Autopsies showed many had stopped feeding, suggesting they had been hit by a virus, possibly measles, experts said.
Over just four days at the end of July the bodies of six dolphins were found, the agency's spokesman Marco Talluri told AFP.
“We analysed the stomachs of eight specimens and found that they were half empty, as if the animals had not eaten for two or three days,” said Italian biologist Cecilia Mancusi, an expert from the ARPAT environmental agency.
The dead cetaceans included bottlenose and stenella dolphins and a sperm whale.
“This could indicate that the dolphins had not been doing well for some time, and that it could be a virus like measles, which caused hundreds of dolphin deaths throughout Italy in 2013,” she was quoted as saying by the Corriere della Sera daily.
Results of tests performed on the carcases were not expected before the end of August.
Gianna Fabi, a researcher at the Institute for Biological Resources and Marine Biotechnology, who studied a similar phenomenon in June with 14 dolphins dying in the Adriatic over three weeks, said the cause was unlikely to be plastics or pollution.

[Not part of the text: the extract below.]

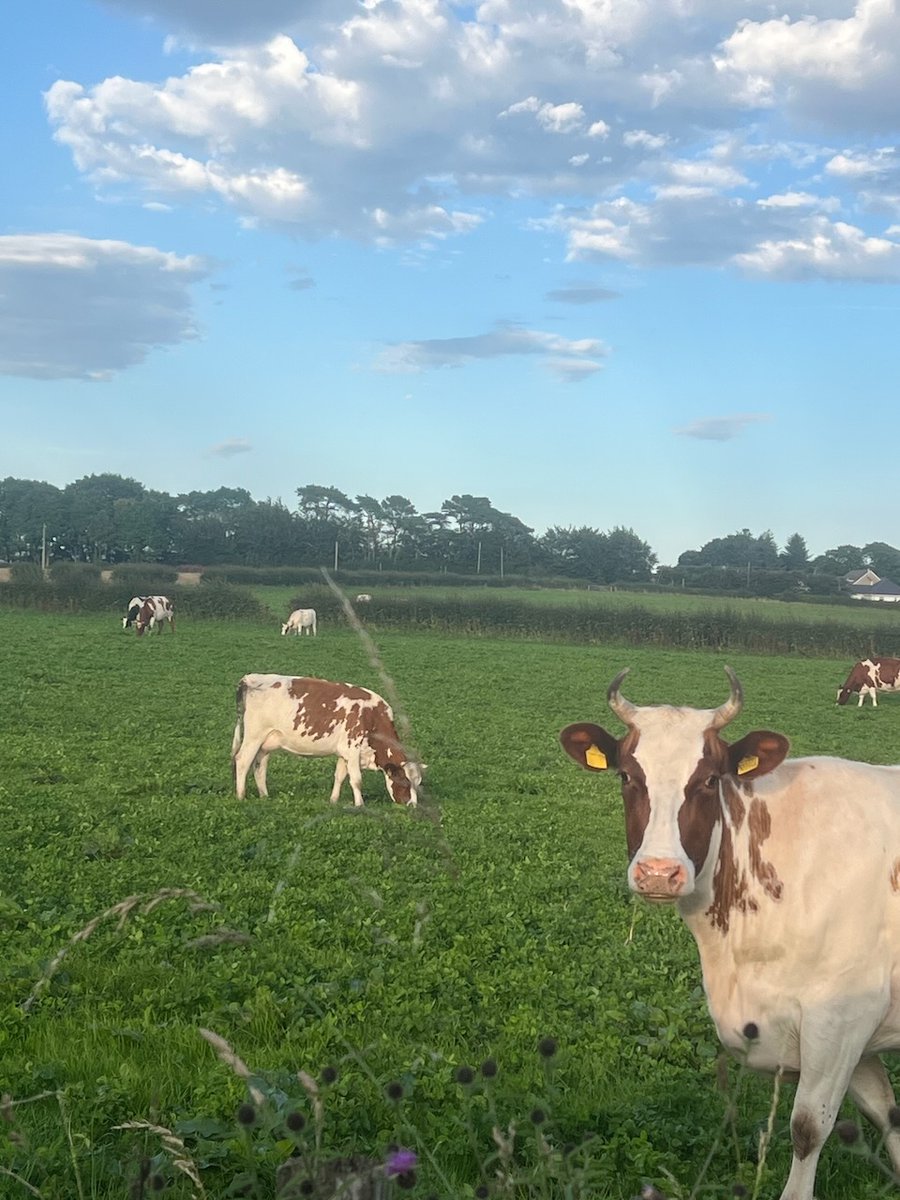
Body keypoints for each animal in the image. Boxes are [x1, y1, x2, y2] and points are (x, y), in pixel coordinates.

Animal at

“In both cases, traces would have been found in the body,” she told AGI news agency.
It could be that high temperatures, or heavy rains that lower the salinity of the sea, have sparked an epidemic, she said.
A 2008 to 2018 study found that on average around 18 marine mammals are found dead each year off Tuscany.
The area is part of the Pelagos Sanctuary for the protection of marine mammals, which was created by France, Italy and Monaco in 1999 and covers an area of 87,500 square kilometres.